Nouveau parfum de conflit commercial au-dessus de l’Atlantique: plusieurs dirigeants européens ont haussé le ton lundi contre les subventions massives accordées par les Etats-Unis aux entreprises sur leur sol, agitant la menace de poursuites à l’OMC.
À l’origine de la montée de tensions entre les deux grandes puissances occidentales, la mise en place cet été de l' »Inflation Reduction Act », le plus gros investissement jamais décidé dans la lutte contre le changement climatique, prévoyant 370 milliards de dollars pour la construction d’éoliennes, de panneaux solaires et de véhicules électriques.
Une mesure concentre les critiques: un crédit d’impôt, jusqu’à 7.500 dollars, réservé à l’acquisition d’un véhicule électrique sortant d’une usine nord-américaine avec une batterie fabriquée localement, excluant donc les automobiles produites dans l’UE.

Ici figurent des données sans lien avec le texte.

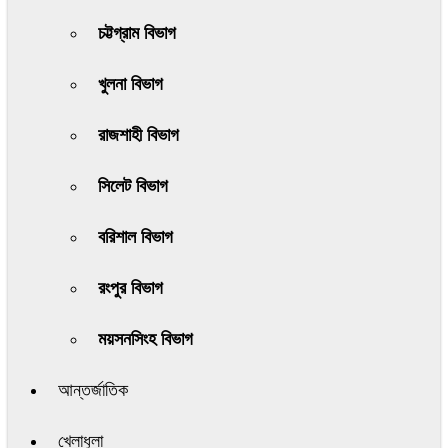
চট্টগ্রাম বিভাগ
খুলনা বিভাগ
রাজশাহী বিভাগ
সিলেট বিভাগ
বরিশাল বিভাগ
রংপুর বিভাগ
ময়সনসিংহ বিভাগ
আন্তর্জাতিক
খেলাধুলা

Ce plan hérisse l’Europe qui l’accuse d’organiser des subventions exceptionnelles aux entreprises produisant sur le sol américain, totalement contraires selon elle aux règles du commerce international.
Tour à tour, plusieurs de ses dirigeants sont de nouveau montés au créneau lundi après des semaines de critiques, allant jusqu’à menacer de poursuites.
“On va envisager évidemment des mesures de rétorsion”, a ainsi lancé le commissaire européen en charge du marché intérieur, Thierry Breton, lors d’une interview sur BFM Business, agitant la possibilité d’aller “devant l’OMC” pour faire valoir les arguments européens si Washington demeure sourd aux récriminations de l’UE.
Un “groupe de travail” conjoint entre l’UE et les États-Unis doit tenter dans un premier temps de répondre aux inquiétudes des Européens.
Ces dernières semaines, le risque d’une “guerre commerciale” entre les deux régions alliées a été évoqué sans ambages.
Le ministre français de l’Economie Bruno Le Maire a ainsi utilisé l’expression lors d’une visite à Berlin en octobre, tout en appelant à l’éviter, et le chancelier allemand Olaf Scholz a parlé du risque d’une “énorme guerre tarifaire”.
D’autres conflits commerciaux
La guerre commerciale n’est pas une nouveauté dans les relations entre les Etats-Unis et l’Union européenne qui ont eu à régler ces dernières années plusieurs différends.
Parmi eux, le face à face entre le géant européen de l’aéronautique Airbus et l’américain Boeing, sur fond là aussi de subventions, et l’imposition de tarifs douaniers additionnels par l’administration Trump sur l’acier et l’aluminium.
“Les irritants historiques sont à peine apaisés que Washington adopte des mesures très offensives”, a commenté auprès de l’AFP Elvire Fabry, experte en géopolitique du commerce auprès de l’institut européen Jacques Delors.
Politiquement, cette dernière voit toutefois davantage dans les mesures de l’administration Biden “un agenda domestique de protection des intérêts américains” qu’une “guerre tarifaire déclarée” comme sous l’ère Trump.
En tout état de cause, “il n’y a pas de temps à perdre pour les Européens, on est un peu plus de trois mois après leur mise en place et il n’y a pas eu de signaux encourageants d’engagement des Etats-Unis au-delà des explications amicales”, selon elle.
Le sujet inquiète d’autant plus les Etats européens que la récession menace de s’abattre sur le continent l’an prochain en raison des conséquences économiques de la guerre en Ukraine. Les prix de l’énergie flambent, ce qui fragilise de très nombreuses entreprises.
“Le montant des subventions que l’administration Biden propose est quatre à dix fois le montant maximal autorisé par la Commission européenne” dans certains cas, a critiqué lundi Bruno Le Maire, qui a appelé dans une interview donnée à plusieurs journaux européens à une réponse “coordonnée, unie et forte”.
Selon lui, “10 milliards d’investissements et des milliers d’emplois industriels” sont en jeu.